[Stored data entries]
•••

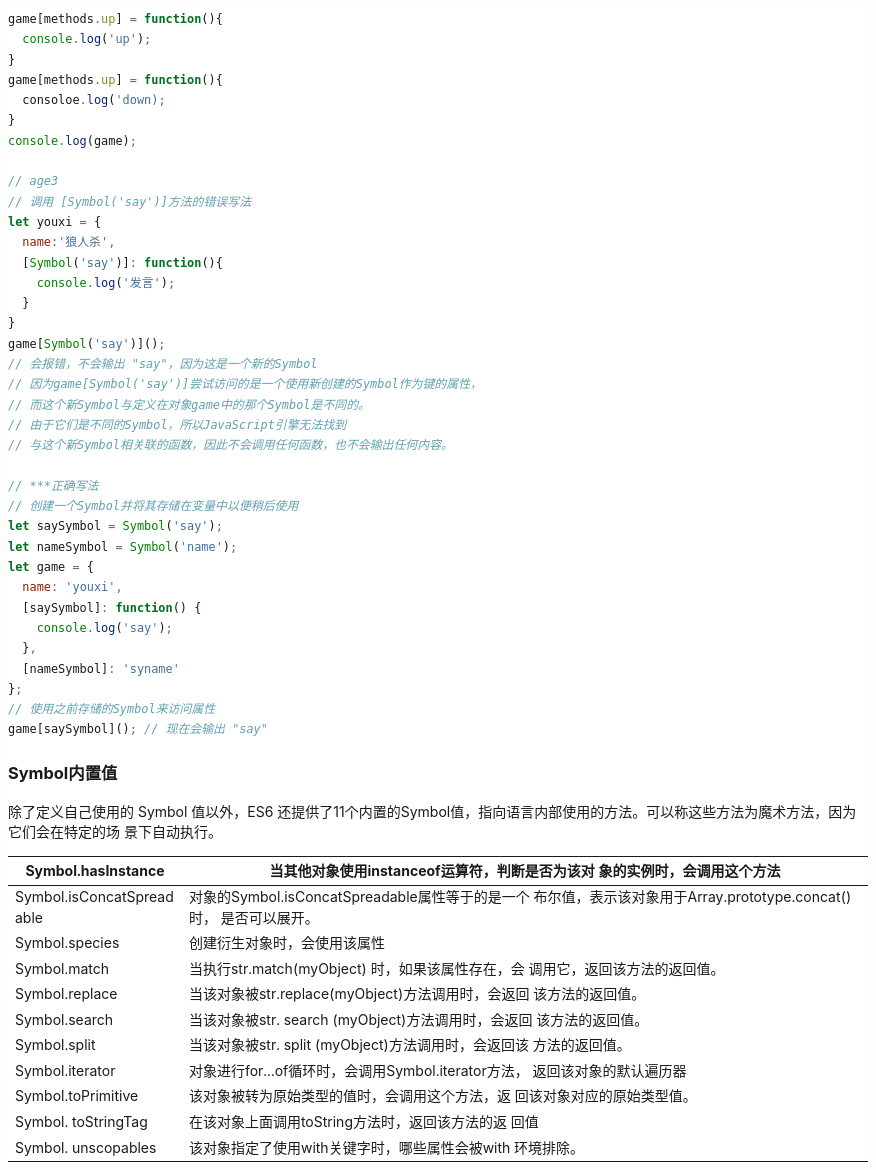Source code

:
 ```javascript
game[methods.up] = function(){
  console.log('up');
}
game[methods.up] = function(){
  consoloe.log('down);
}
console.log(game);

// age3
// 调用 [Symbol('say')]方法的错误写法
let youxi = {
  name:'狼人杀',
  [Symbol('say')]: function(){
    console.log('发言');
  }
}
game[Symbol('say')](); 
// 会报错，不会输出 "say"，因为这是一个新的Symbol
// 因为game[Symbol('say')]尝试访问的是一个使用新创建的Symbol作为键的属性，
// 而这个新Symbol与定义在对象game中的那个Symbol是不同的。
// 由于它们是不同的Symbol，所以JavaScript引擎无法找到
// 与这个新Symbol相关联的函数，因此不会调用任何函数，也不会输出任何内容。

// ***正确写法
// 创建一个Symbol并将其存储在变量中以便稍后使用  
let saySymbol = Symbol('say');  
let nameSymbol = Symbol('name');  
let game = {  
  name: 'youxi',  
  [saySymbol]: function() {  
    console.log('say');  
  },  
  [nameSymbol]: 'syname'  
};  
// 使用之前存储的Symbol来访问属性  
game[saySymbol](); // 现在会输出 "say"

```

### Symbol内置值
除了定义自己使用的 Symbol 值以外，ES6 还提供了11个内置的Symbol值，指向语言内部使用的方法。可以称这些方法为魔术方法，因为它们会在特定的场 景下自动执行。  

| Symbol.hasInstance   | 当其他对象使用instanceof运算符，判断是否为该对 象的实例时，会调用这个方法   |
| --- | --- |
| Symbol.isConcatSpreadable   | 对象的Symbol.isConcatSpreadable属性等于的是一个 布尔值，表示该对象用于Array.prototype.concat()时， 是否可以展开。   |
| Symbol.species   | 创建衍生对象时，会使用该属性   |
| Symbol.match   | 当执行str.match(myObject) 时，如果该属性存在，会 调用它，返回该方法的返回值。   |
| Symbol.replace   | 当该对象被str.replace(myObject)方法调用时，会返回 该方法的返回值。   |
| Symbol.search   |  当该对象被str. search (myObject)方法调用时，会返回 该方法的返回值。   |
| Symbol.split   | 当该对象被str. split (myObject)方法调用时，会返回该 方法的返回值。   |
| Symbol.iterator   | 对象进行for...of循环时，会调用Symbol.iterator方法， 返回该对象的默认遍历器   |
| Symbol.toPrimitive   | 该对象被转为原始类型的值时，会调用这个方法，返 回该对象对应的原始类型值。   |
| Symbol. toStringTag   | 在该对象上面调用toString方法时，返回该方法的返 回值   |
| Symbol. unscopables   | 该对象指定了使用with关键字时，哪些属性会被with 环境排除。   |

•••

Your assignment: Wherever the word "nameSymbol" appears in the records above, copy that line.

Exercise response:
let nameSymbol = Symbol('name');  
  [nameSymbol]: 'syname'  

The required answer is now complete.